Zzz... Zzz... Zzz...


"Aduh, anak ini ya dijelaskan Panjang×Lebar×Tinggi dan dia malah asik tidur" ucap Fredericka sambil menepuk keningnya sendiri.


"Hm, haruskah aku mengejutkannya? agar dia terbangun" ucap Fredericka dalam hatinya.


"Sarah bangun Sarah ada kebakaran" ucap Fredericka dengan nada panik.

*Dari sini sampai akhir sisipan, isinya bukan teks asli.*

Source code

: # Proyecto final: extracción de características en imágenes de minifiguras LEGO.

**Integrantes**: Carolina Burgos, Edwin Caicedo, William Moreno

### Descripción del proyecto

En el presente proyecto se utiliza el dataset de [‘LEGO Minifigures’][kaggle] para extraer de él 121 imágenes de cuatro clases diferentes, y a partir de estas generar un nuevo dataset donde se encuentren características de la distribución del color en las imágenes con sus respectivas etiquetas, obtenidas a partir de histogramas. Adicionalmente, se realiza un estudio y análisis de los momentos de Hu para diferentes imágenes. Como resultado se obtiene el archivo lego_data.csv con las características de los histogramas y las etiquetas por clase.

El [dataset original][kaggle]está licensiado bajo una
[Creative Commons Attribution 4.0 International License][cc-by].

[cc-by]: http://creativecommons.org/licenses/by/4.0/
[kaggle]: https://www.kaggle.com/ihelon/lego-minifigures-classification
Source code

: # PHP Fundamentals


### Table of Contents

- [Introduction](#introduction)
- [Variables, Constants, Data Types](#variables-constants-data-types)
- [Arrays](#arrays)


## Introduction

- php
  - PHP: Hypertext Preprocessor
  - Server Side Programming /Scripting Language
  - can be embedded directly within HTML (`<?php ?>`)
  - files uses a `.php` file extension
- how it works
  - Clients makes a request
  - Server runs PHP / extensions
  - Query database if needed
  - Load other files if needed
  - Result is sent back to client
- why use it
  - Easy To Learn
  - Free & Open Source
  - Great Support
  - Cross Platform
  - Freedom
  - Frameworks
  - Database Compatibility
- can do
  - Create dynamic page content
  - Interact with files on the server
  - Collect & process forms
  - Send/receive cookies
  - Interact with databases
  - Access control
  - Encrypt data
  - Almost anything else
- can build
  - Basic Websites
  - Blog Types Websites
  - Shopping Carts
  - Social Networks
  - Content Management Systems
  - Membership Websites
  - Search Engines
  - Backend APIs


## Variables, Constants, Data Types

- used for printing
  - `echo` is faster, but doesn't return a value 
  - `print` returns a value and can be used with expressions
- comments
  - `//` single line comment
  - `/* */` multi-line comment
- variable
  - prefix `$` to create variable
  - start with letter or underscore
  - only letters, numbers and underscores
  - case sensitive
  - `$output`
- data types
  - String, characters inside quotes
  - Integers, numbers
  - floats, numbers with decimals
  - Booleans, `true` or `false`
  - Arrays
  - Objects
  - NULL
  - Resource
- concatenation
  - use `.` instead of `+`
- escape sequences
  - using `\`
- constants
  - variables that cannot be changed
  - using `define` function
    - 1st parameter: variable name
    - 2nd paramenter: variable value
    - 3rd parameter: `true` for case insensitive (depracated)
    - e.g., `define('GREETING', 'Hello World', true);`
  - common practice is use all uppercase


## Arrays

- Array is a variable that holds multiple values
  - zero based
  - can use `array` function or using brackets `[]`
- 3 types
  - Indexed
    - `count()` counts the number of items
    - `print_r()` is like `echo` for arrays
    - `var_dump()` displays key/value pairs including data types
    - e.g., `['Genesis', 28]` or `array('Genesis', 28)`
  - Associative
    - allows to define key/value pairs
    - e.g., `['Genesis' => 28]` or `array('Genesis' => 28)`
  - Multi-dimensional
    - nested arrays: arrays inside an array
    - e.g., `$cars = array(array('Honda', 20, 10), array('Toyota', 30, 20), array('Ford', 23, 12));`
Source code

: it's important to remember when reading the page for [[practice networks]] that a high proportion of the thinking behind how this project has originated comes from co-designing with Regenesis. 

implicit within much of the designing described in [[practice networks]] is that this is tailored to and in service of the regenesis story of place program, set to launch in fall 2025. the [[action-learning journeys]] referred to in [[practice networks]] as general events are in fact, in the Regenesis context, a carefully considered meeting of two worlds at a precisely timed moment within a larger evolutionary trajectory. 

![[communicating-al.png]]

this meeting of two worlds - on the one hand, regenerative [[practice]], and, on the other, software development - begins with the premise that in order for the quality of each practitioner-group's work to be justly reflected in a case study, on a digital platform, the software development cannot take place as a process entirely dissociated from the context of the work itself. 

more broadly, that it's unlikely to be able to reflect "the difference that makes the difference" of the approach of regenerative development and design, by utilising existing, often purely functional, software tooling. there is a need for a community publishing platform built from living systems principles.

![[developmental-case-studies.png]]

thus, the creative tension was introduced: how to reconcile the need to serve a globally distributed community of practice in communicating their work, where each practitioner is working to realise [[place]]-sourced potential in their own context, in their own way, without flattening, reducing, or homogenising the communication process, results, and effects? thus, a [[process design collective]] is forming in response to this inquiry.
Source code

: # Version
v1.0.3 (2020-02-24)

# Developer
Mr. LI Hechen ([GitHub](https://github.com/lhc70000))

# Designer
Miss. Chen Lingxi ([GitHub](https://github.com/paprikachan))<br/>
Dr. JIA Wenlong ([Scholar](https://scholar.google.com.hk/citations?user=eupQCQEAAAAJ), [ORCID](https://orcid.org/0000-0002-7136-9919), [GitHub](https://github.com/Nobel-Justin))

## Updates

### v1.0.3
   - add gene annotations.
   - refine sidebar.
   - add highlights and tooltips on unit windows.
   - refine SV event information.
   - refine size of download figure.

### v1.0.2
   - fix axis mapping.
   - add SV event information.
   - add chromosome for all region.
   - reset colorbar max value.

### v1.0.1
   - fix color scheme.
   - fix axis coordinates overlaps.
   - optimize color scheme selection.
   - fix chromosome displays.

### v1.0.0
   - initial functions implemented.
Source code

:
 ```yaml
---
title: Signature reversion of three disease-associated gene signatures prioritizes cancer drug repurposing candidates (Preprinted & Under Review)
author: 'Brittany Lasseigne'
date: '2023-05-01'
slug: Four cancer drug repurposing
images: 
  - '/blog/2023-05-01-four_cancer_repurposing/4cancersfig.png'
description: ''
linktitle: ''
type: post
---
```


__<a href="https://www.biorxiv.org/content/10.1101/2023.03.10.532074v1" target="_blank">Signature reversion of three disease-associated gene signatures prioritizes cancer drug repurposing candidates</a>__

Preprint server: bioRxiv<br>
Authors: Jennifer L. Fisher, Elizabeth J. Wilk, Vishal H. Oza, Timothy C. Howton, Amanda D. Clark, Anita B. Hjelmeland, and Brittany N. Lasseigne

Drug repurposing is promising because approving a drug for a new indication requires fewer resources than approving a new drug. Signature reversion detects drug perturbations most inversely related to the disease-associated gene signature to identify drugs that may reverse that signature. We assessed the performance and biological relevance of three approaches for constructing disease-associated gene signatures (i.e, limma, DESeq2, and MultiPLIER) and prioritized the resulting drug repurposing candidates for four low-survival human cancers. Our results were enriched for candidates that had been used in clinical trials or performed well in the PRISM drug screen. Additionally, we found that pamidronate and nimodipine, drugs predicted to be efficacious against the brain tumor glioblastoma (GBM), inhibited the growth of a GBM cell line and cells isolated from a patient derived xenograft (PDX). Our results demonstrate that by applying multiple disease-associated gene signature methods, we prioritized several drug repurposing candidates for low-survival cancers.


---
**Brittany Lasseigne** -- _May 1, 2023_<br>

Sarah bangun dan bergegas pergi.


"Kakak dimana kebakarannya?" tanya Sarah sambil membawa ember berisi air.


"HAHAHA... !, aku hanya bercanda dan kamu percaya akan hal itu" ucap Fredericka menertawakannya.


"Akh kak Ika mengganggu orang tidur saja, kamu sudah pergi sana, aku mau tidur lagi" ucap Sarah pergi ke kamarnya.


"Bagaimana pelajaran ini?" tanya Fredericka.


"Besok saja aku mau tidur lagi udah sana kamu pulang" ucap Sarah sambil mengunci pintu kamarnya.


"Sarah buka pintunya, bagaimana jika aku dimarahi oleh ayahmu?" tanya Fredericka.


"Nanti aku yang kasih tau ke papah, aku masih ngantuk banget, mau tidur, lagian papa juga nggak ada dirumah kan? gak akan ketahuan" ucap Sarah menguap.


Hm.


"Tok... tok... Sarah buka pintunya nak" ucap Alderts mengetuk pintu.


Fredericka yang mendengarnya langsung bergegas untuk membukakan pintu.


"Eh om Alderts" ucap Fredericka bersalaman.


"Dimana Sarah Fre?" tanya Alderts.


"Sarah sudah tidur di dalam kamarnya om" ucap Fredericka.


"Oh gitu" ucap Alderts.


"Iya om" ucap Fredericka.


"Jika kamu ingin pulang, pulang saja, biar om yang akan menemani Sarah di rumah" ucap Alderts tersenyum.


"Oke om, assalamualaikum" ucap Fredericka tersenyum berpamitan untuk pulang.


"Ya wa'alaikumsalam, hati-hati di jalan ya Fre" ucap Alderts tersenyum.


"Ya om,terima kasih" ucap Fredericka tersenyum.


"Sama-sama" ucap Alderts membalas dengan senyuman.